By Chito Chavez
A Quezon City-based environmental group and toxic watchdog asked the government to put an end on the sale of disposable wet wipes containing hazardous chemicals.
Ecowaste Coalition (ECOWASTE COALITION / MANILA BULLETIN)
EcoWaste Coalition also appealed to the consumers to carefully examine the product profiles of these items before purchasing any of them and to ensure that they only buy safe wet wipes.
The group expressed deep alarm after its inspection teams discovered the abundance in the market of cheap pre-moistened wet wipes with banned preservatives and biocides.
In letters sent to the Food and Drug Administration (FDA), the group reported the widespread sale in Divisoria, Manila of baby wipes containing the combination preservatives methylchloroisothiazolinone and methylisothiazolinone (MCI/MIT), which are chemical compounds that can trigger allergic contact dermatitis (ACD).
FDA Advisory No. 2017-006, which was reiterated through FDA Advisory No. 2018-034, pointed out that methylisothiazolinone is “prohibited in leave-on products.”
As per the European Union (EU), “for leave-on cosmetic products (including ‘wet wipes’), no safe concentrations of MIT for induction of contact allergy or elicitation have been adequately demonstrated.”
“We are concerned that wet wipes containing MCI/MIT, including some products that bear Cosmetic Notification No., are still sold in the market.
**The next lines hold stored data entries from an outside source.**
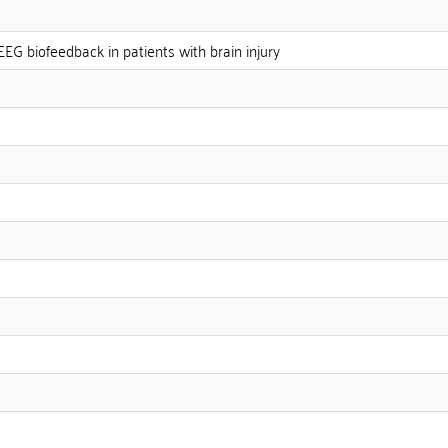
EEG biofeedback in patients with brain injury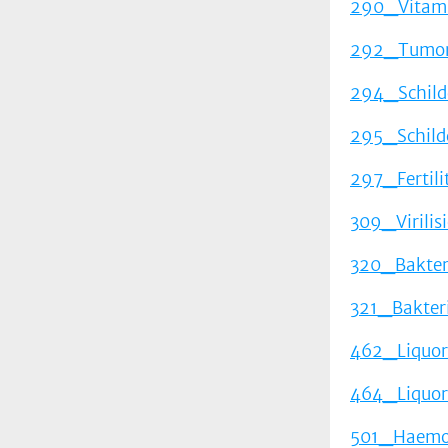
290_Vitami
292_Tumor
294_Schild
295_Schild
297_Fertili
309_Virilis
320_Bakteri
321_Bakteri
462_Liquor
464_Liquor
501_Haemos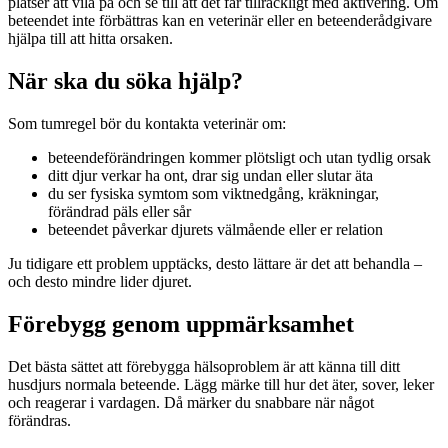
platser att vila på och se till att det får tillräckligt med aktivering. Om
beteendet inte förbättras kan en veterinär eller en beteenderådgivare
hjälpa till att hitta orsaken.
När ska du söka hjälp?
Som tumregel bör du kontakta veterinär om:
beteendeförändringen kommer plötsligt och utan tydlig orsak
ditt djur verkar ha ont, drar sig undan eller slutar äta
du ser fysiska symtom som viktnedgång, kräkningar,
förändrad päls eller sår
beteendet påverkar djurets välmående eller er relation
Ju tidigare ett problem upptäcks, desto lättare är det att behandla –
och desto mindre lider djuret.
Förebygg genom uppmärksamhet
Det bästa sättet att förebygga hälsoproblem är att känna till ditt
husdjurs normala beteende. Lägg märke till hur det äter, sover, leker
och reagerar i vardagen. Då märker du snabbare när något
förändras.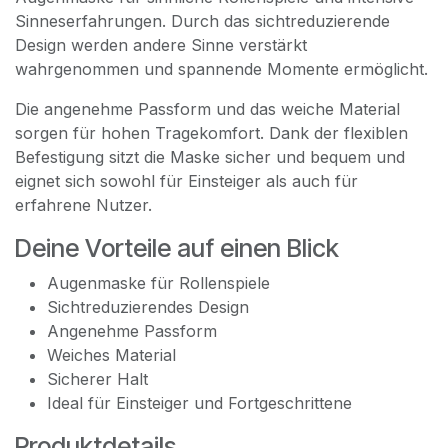
Sinneserfahrungen. Durch das sichtreduzierende
Design werden andere Sinne verstärkt
wahrgenommen und spannende Momente ermöglicht.
Die angenehme Passform und das weiche Material
sorgen für hohen Tragekomfort. Dank der flexiblen
Befestigung sitzt die Maske sicher und bequem und
eignet sich sowohl für Einsteiger als auch für
erfahrene Nutzer.
Deine Vorteile auf einen Blick
Augenmaske für Rollenspiele
Sichtreduzierendes Design
Angenehme Passform
Weiches Material
Sicherer Halt
Ideal für Einsteiger und Fortgeschrittene
Produktdetails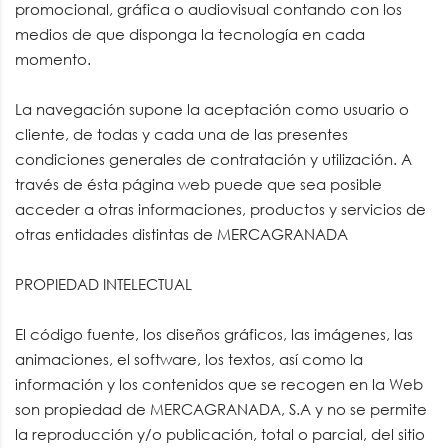
promocional, gráfica o audiovisual contando con los
medios de que disponga la tecnología en cada
momento.
La navegación supone la aceptación como usuario o
cliente, de todas y cada una de las presentes
condiciones generales de contratación y utilización. A
través de ésta página web puede que sea posible
acceder a otras informaciones, productos y servicios de
otras entidades distintas de MERCAGRANADA
PROPIEDAD INTELECTUAL
El código fuente, los diseños gráficos, las imágenes, las
animaciones, el software, los textos, así como la
información y los contenidos que se recogen en la Web
son propiedad de MERCAGRANADA, S.A y no se permite
la reproducción y/o publicación, total o parcial, del sitio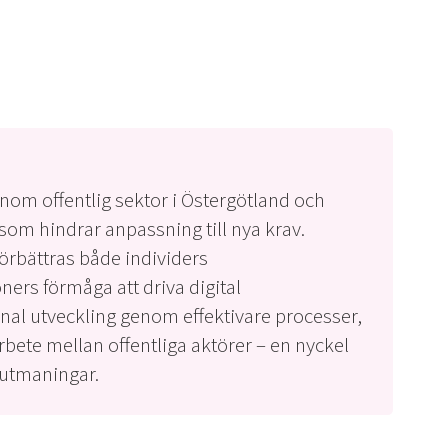
inom offentlig sektor i Östergötland och
som hindrar anpassning till nya krav.
örbättras både individers
ers förmåga att driva digital
gional utveckling genom effektivare processer,
ete mellan offentliga aktörer – en nyckel
sutmaningar.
The continued sale of these supposedly hygiene products is disturbing as these preservatives on leave-on products is a common cause of ACD causing skin rash or lesion and other signs and symptoms,” said Thony Dizon, Chemical Safety Campaigner, EcoWaste Coalition.
Dong Bang, Dong Bang Yao Baby Tender, Family Treasure Baby Tender, Sky Fire Baby Tender, and Giggley Baby Wipes, which are sold for P20-P25 per pack, listed MCI/MIT among their ingredients.
The group also reported finding “Super Soft Skin Care Wet Towel,” sold for P19/pack, which contains iodopropynyl butylcarbamate or IPBC that is “banned in products intended for children under 3 years of age” in the EU. IPBC belongs to the carbamate family of biocides.
“While the product we found is not called ‘Baby Wipes,’ its packaging contains an image of a baby, plus a ‘Triple Baby Protection’ mark, which may entice consumers to use it to clean baby’s face, hands, bottom, and genital,” said Dizon.
Product alerts issued by European countries state that “IPBC may penetrate the skin of the infant and may have an adverse effect on the function of the thyroid gland.”
To protect young consumers against ACD and other health problems due to skin exposure to MCI/MIT and IPBC, the EcoWaste Coalition requested the FDA to issue the necessary public health warnings and to cause the removal of non-compliant products from store shelves nationwide.
“Consumers should carefully read the product labels, avoid wipes containing MCI/MIT and IPBC and shun those that have not been assessed by health authorities for their quality and safety,” the group emphasized.
The group also advised consumers not to flush used wet wipes or throw them on streets or canals as these may clog the drainage and sewer systems, block anti-flood pumping stations, damage wastewater pumps, and add to the plastic pollution of water bodies and the oceans.